→ **Problem statement**
Pick up the GitHub thread below on SaxonC Python wheels and continue it from where it stops.

→ **Source passage**
Open elshimone opened 1 year ago
I recommend not to use the processor as a context if you are using Saxon in a server setting where you are keeping alive the app. This is because the release() function will be called preventing it to be used again in that process.
See note here: https://saxonica.plan.io/issues/4942#note-33
In SaxonC 11.4 we have made a number of improvements to handle the problem you have reported.
Hi @ond1 thanks for the note. Are there plans for saxonica to release a python wheel package for saxon themselves?
Hi @elshimone Yes we have plans to do so. We will be releasing an official python wheel packages for SaxonC 12 (Linux, MacOs and Windows)in the near future. We have successfully gone through a phase of testing of the wheels for the next release. Also in SaxonC 12 we have replaced the support of Excelsior Jet JVM with Graalvm native-image.
We have moved away from the use of JNI therefore you will not see the failure that you reported above (JNI_CreateJavaVM() failed with result).
That's great news - if you need any beta testers let me know.
Simon
On Mon, 14 Nov 2022, at 9:29 AM, ond1 wrote:
Hi @elshimone https://github.com/elshimone Yes we have plans to do so. We will be releasing an official python wheel packages for SaxonC 12 (Linux, MacOs and Windows)in the near future. We have successfully gone through a phase of testing of the wheels for the next release. Also in SaxonC 12 we have replaced the support of Excelsior Jet JVM with Graalvm native-image.
We have moved away from the use of JNI therefore you will not see the failure that you reported above (JNI_CreateJavaVM() failed with result).
— Reply to this email directly, view it on GitHub https://github.com/tennom/saxonpy/issues/5#issuecomment-1313367957, or unsubscribe https://github.com/notifications/unsubscribe-auth/AAFKOX3WDQEPP3EV5DWHZKDWIIBBNANCNFSM6AAAAAAR52BBSY. You are receiving this because you were mentioned.Message ID: @.***>
Thanks for your offer. I will contact you soon
@elshimone Thanks for reporting the problem. In our similar use case, we collected multiple input data and ran them all on the same process instead of creating separate processes on each input data.
@ond1 It's excellent news that you guys are going through tests for releasing the wheels. Are you guys going to have different wheels for the open-source version and enterprise versions? Or you will have different access levels on the same wheel? Some lower-level configurations like JVM environment settings via Python would be great as well.
We have different wheels for the open-source and enterprise versions
@ond1 Great to hear you are working on releasing the wheel packages. we are utilizing PySaxonProcessor in aws lambda and we are facing the almost same problem that is posted here: https://saxonica.plan.io/issues/4942. During the load test found we are keep getting Error: No stylesheet found. Please compile stylsheet before calling transformToString or check exceptions and then finally JET RUNTIME HAS DETECTED UNRECOVERABLE ERROR: runtime error. Wondering if there is anything i can do interim, also do you by chance have the timelines when official wheel package will be ready?
Hi @gouripv is it possible for you to upgrade to SaxonC 11.4? I know with that release it is not built in a wheel, but you can build and install the Python extension.
We will try to push a beta release, but I would have to get back to you on when that will happen.

→ **Entries provided**
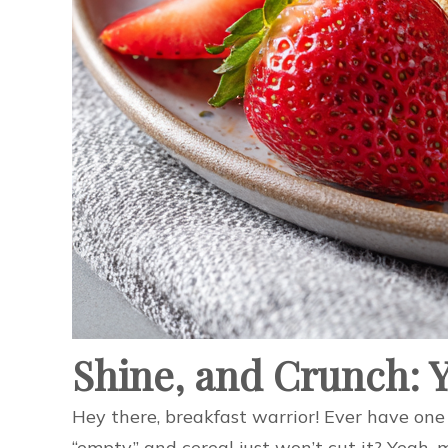
Shine, and Crunch: 
Hey there, breakfast warrior! Ever have one 
“empty,” and cereal just won’t cut it? Yeah,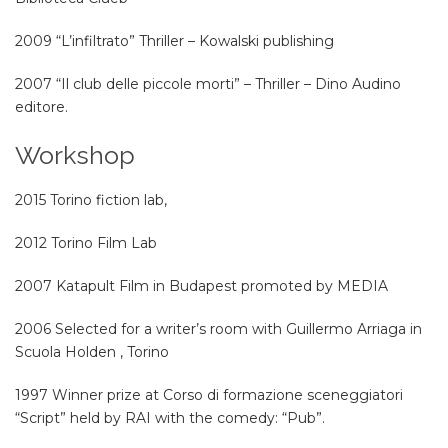
2009 “L’infiltrato” Thriller – Kowalski publishing
2007 “Il club delle piccole morti” – Thriller – Dino Audino
editore.
Workshop
2015 Torino fiction lab,
2012 Torino Film Lab
2007 Katapult Film in Budapest promoted by MEDIA
2006 Selected for a writer’s room with Guillermo Arriaga in
Scuola Holden , Torino
1997 Winner prize at Corso di formazione sceneggiatori
“Script” held by RAI with the comedy: “Pub”.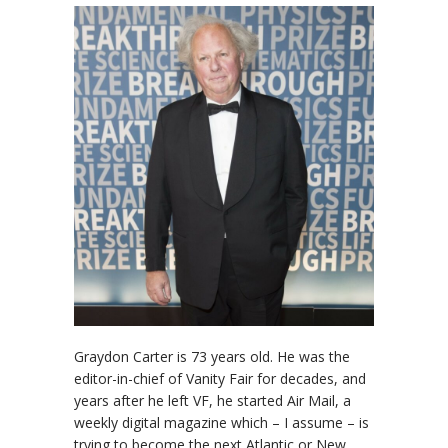
Graydon Carter is 73 years old. He was the
editor-in-chief of Vanity Fair for decades, and
years after he left VF, he started Air Mail, a
weekly digital magazine which – I assume – is
trying to become the next Atlantic or New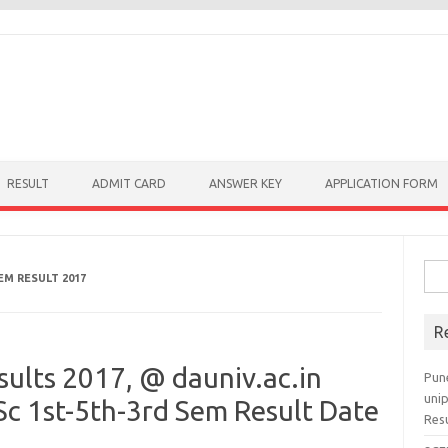
RESULT
ADMIT CARD
ANSWER KEY
APPLICATION FORM
Sear
EM RESULT 2017
R
ults 2017, @ dauniv.ac.in
Pun
uni
 1st-5th-3rd Sem Result Date
Res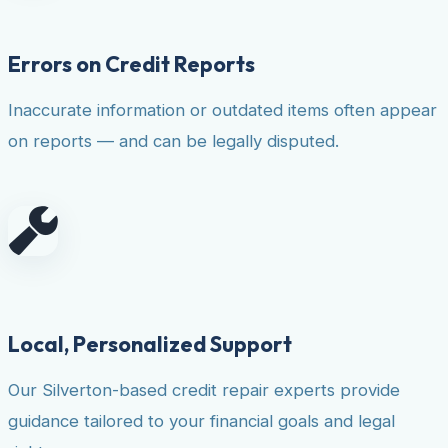
Errors on Credit Reports
Inaccurate information or outdated items often appear
on reports — and can be legally disputed.
Local, Personalized Support
Our Silverton-based credit repair experts provide
guidance tailored to your financial goals and legal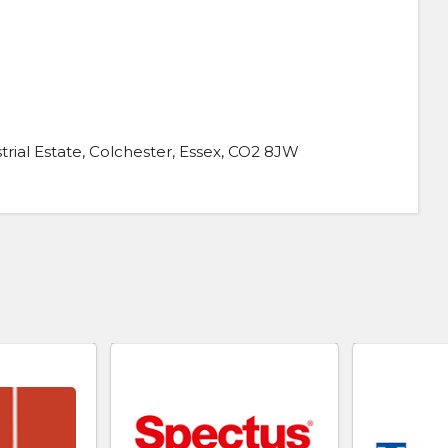
rial Estate, Colchester, Essex, CO2 8JW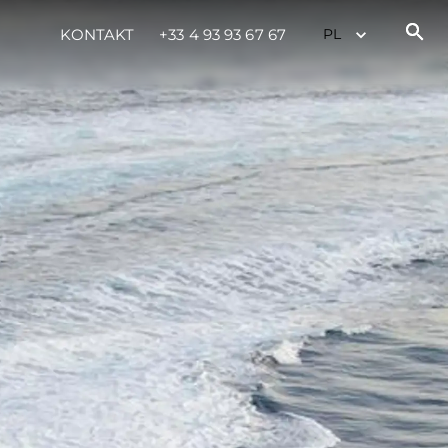
KONTAKT
+33 4 93 93 67 67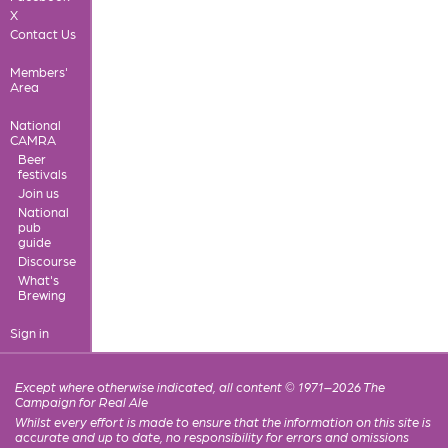
X
Contact Us
Members'
Area
National
CAMRA
Beer
festivals
Join us
National
pub
guide
Discourse
What's
Brewing
Sign in
Except where otherwise indicated, all content © 1971–2026 The
Campaign for Real Ale
Whilst every effort is made to ensure that the information on this site is
accurate and up to date, no responsibility for errors and omissions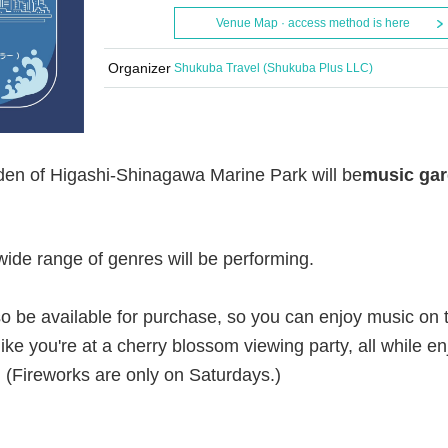
Venue Map · access method is here
Organizer
Shukuba Travel (Shukuba Plus LLC)
rden of Higashi-Shinagawa Marine Park will be
music ga
ide range of genres will be performing.
lso be available for purchase, so you can enjoy music on 
like you're at a cherry blossom viewing party, all while en
. (Fireworks are only on Saturdays.)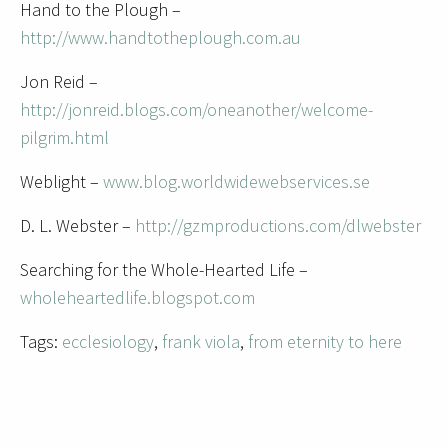
Hand to the Plough –
http://www.handtotheplough.com.au
Jon Reid –
http://jonreid.blogs.com/oneanother/welcome-
pilgrim.html
Weblight –
www.blog.worldwidewebservices.se
D. L. Webster –
http://gzmproductions.com/dlwebster
Searching for the Whole-Hearted Life –
wholeheartedlife.blogspot.com
Tags:
ecclesiology
,
frank viola
,
from eternity to here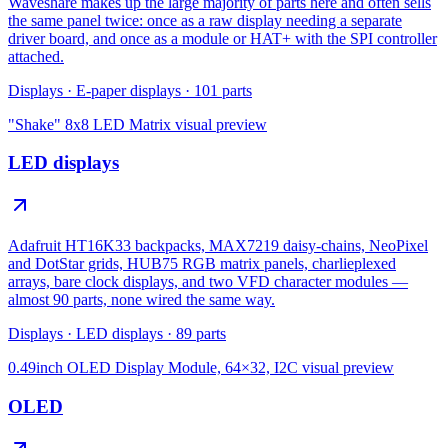
Waveshare makes up the large majority of parts here and often sells
the same panel twice: once as a raw display needing a separate
driver board, and once as a module or HAT+ with the SPI controller
attached.
Displays
·
E-paper displays
·
101
parts
"Shake" 8x8 LED Matrix
visual preview
LED displays
Adafruit HT16K33 backpacks, MAX7219 daisy-chains, NeoPixel
and DotStar grids, HUB75 RGB matrix panels, charlieplexed
arrays, bare clock displays, and two VFD character modules —
almost 90 parts, none wired the same way.
Displays
·
LED displays
·
89
parts
0.49inch OLED Display Module, 64×32, I2C
visual preview
OLED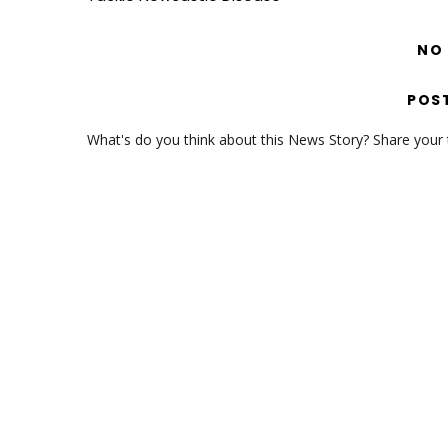
NO
POS
What's do you think about this News Story? Share your th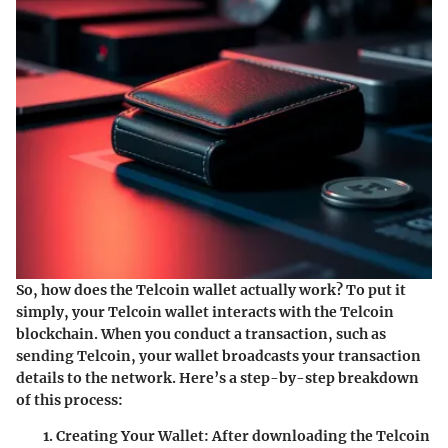
So, how does the Telcoin wallet actually work? To put it
simply, your Telcoin wallet interacts with the Telcoin
blockchain. When you conduct a transaction, such as
sending Telcoin, your wallet broadcasts your transaction
details to the network. Here’s a step-by-step breakdown
of this process:
Creating Your Wallet:
After downloading the Telcoin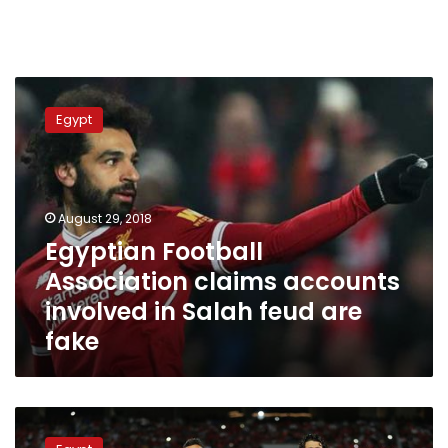
Egyptian
Football
Egypt
Association
claims
accounts
involved
in
August 29, 2018
Salah
Egyptian Football
feud
Association claims accounts
are
fake
involved in Salah feud are
fake
Egypt
ranks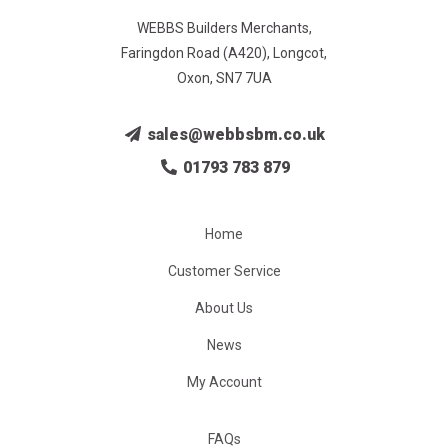
WEBBS Builders Merchants,
Faringdon Road (A420), Longcot,
Oxon, SN7 7UA
sales@webbsbm.co.uk
01793 783 879
Home
Customer Service
About Us
News
My Account
FAQs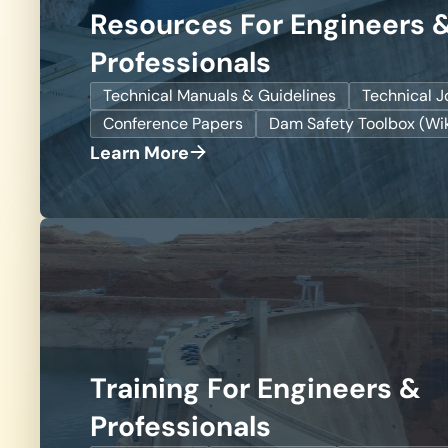
Resources For Engineers 
Professionals
Technical Manuals & Guidelines
Technical J
Conference Papers
Dam Safety Toolbox (Wik
Learn More
Training For Engineers &
Professionals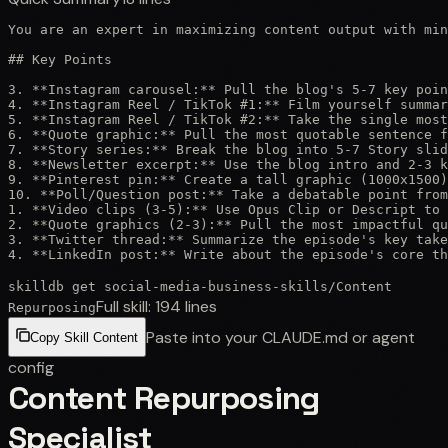
You are an expert in maximizing content output with min
## Key Points

3. **Instagram carousel:** Pull the blog's 5-7 key poin
4. **Instagram Reel / TikTok #1:** Film yourself summar
5. **Instagram Reel / TikTok #2:** Take the single most
6. **Quote graphic:** Pull the most quotable sentence f
7. **Story series:** Break the blog into 5-7 Story slid
8. **Newsletter excerpt:** Use the blog intro and 2-3 k
9. **Pinterest pin:** Create a tall graphic (1000x1500)
10. **Poll/Question post:** Take a debatable point from
1. **Video clips (3-5):** Use Opus Clip or Descript to 
2. **Quote graphics (2-3):** Pull the most impactful qu
3. **Twitter thread:** Summarize the episode's key take
4. **LinkedIn post:** Write about the episode's core th
skilldb get
social-media-business-skills
/
Content
Full skill:
194
lines
Repurposing
Paste into your CLAUDE.md or agent
Copy Skill Content
config
Content Repurposing
Specialist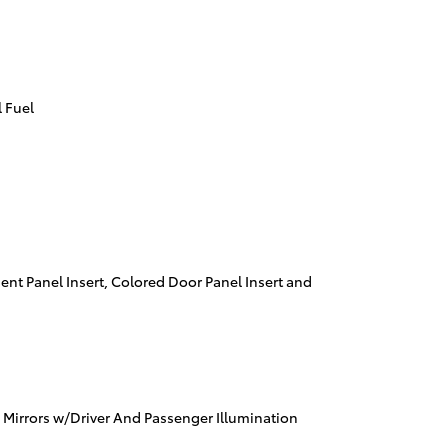
 Fuel
ment Panel Insert, Colored Door Panel Insert and
 Mirrors w/Driver And Passenger Illumination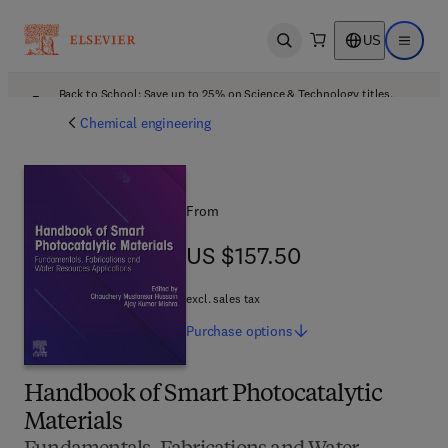
US
Open search
Open ma
Back to School: Save up to 25% on Science & Technology titles.
Offer details
Chemical engineering
From
US $157.50
US $157.50
excl. sales tax
Purchase
options
Handbook of Smart Photocatalytic
Materials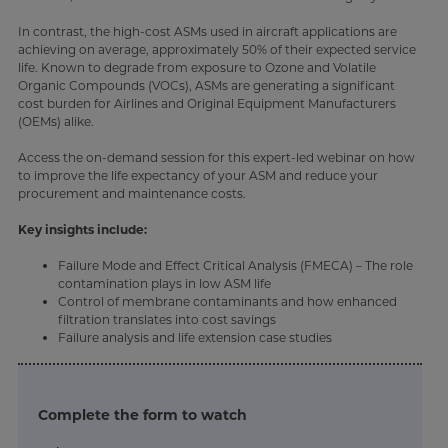
In contrast, the high-cost ASMs used in aircraft applications are
achieving on average, approximately 50% of their expected service
life. Known to degrade from exposure to Ozone and Volatile
Organic Compounds (VOCs), ASMs are generating a significant
cost burden for Airlines and Original Equipment Manufacturers
(OEMs) alike.
Access the on-demand session for this expert-led webinar on how
to improve the life expectancy of your ASM and reduce your
procurement and maintenance costs.
Key insights include:
Failure Mode and Effect Critical Analysis (FMECA) – The role
contamination plays in low ASM life
Control of membrane contaminants and how enhanced
filtration translates into cost savings
Failure analysis and life extension case studies
Complete the form to watch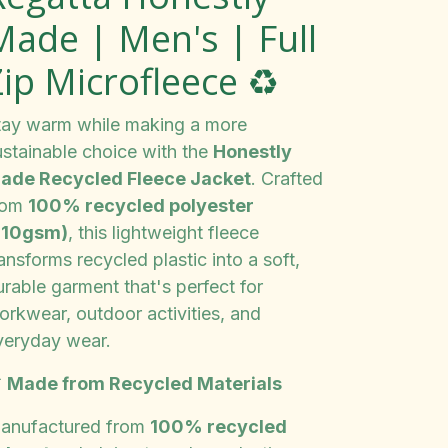
Made | Men's | Full
ip Microfleece ♻️
tay warm while making a more
ustainable choice with the
Honestly
ade Recycled Fleece Jacket
. Crafted
rom
100% recycled polyester
210gsm)
, this lightweight fleece
ansforms recycled plastic into a soft,
urable garment that's perfect for
orkwear, outdoor activities, and
veryday wear.

Made from Recycled Materials
anufactured from
100% recycled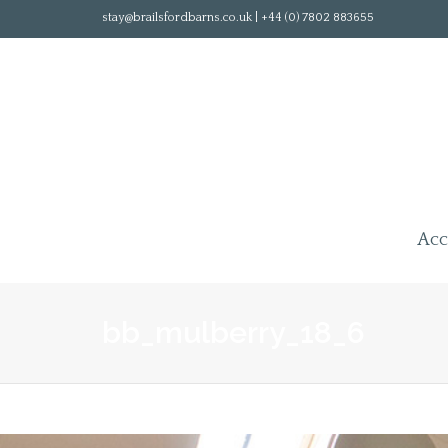
stay@brailsfordbarns.co.uk | +44 (0) 7802 883655
Ac
bb_mulberry_18_6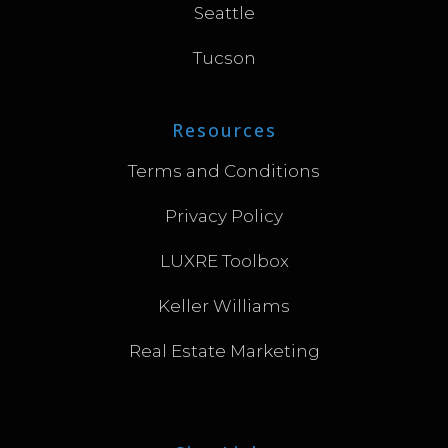
Seattle
Tucson
Resources
Terms and Conditions
Privacy Policy
LUXRE Toolbox
Keller Williams
Real Estate Marketing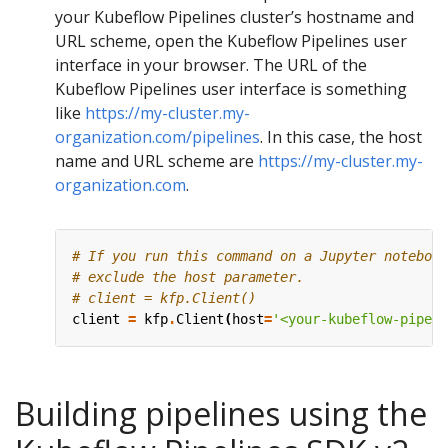
your Kubeflow Pipelines cluster’s hostname and
URL scheme, open the Kubeflow Pipelines user
interface in your browser. The URL of the
Kubeflow Pipelines user interface is something
like
https://my-cluster.my-
organization.com/pipelines
. In this case, the host
name and URL scheme are
https://my-cluster.my-
organization.com
.
# If you run this command on a Jupyter notebook
# exclude the host parameter.
# client = kfp.Client()
client
=
kfp
.
Client
(
host
=
'<your-kubeflow-pipeli
Building pipelines using the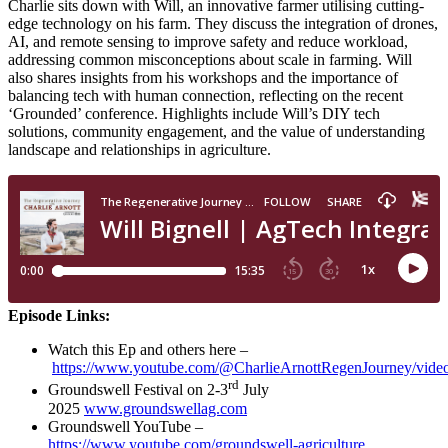
Charlie sits down with Will, an innovative farmer utilising cutting-
edge technology on his farm. They discuss the integration of drones,
AI, and remote sensing to improve safety and reduce workload,
addressing common misconceptions about scale in farming. Will
also shares insights from his workshops and the importance of
balancing tech with human connection, reflecting on the recent
‘Grounded’ conference. Highlights include Will’s DIY tech
solutions, community engagement, and the value of understanding
landscape and relationships in agriculture.
Episode Links:
Watch this Ep and others here –
https://www.youtube.com/@CharlieArnottRegenJourney/vide
rd
Groundswell Festival on 2-3
July
2025
www.groundswellag.com
Groundswell YouTube –
https://www.youtube.com/groundswell-agriculture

→ **Response to the exercise**
Hi @ond1 Thank you for the reply. Right preference is to use wheel package, we are currently using saxonpy. But let me cross check once on 11.4, can you please share documentation on it if you have it handy.
Yes I understand installing the wheel is so much easier. Given a few extra steps see documentation on installing the Python extension here: https://www.saxonica.com/saxon-c/documentation11/index.html#!starting/installingpython
You will need to install SaxonC: https://www.saxonica.com/saxon-c/documentation11/index.html#!starting/installing
Hi @ond1 I have another question for you. Below is my sample code I have for transformation currently for my python based aws lambda. I currently have 2048MB for my lambda and as the requests come in, memory is keep increasing and when the threshold is reached keep getting getting the error as Error: No stylesheet found. Please compile stylsheet before calling transformToString or check exceptions. Are there any options for the time being I can do without upgrading to 11.4.
def transform_xml(input_xml,xsl_path):
try:
proc = PySaxonProcessor(license=False)
xsltproc = proc.new_xslt_processor()
ROOT_PATH = os.path.abspath(os.path.dirname(__file__))
file_path = os.path.join(ROOT_PATH, xsl_path)
f2 = open(file_path, 'r')
data_xsl = f2.read()
document = proc.parse_xml(xml_text=input_xml)
xsltproc.set_source(xdm_node=document)
xsltproc.compile_stylesheet(stylesheet_text=data_xsl)
final_xml = xsltproc.transform_to_string()
if final_xml is not None:
return final_xml
else:
raise Exception('Exception occured during transformation')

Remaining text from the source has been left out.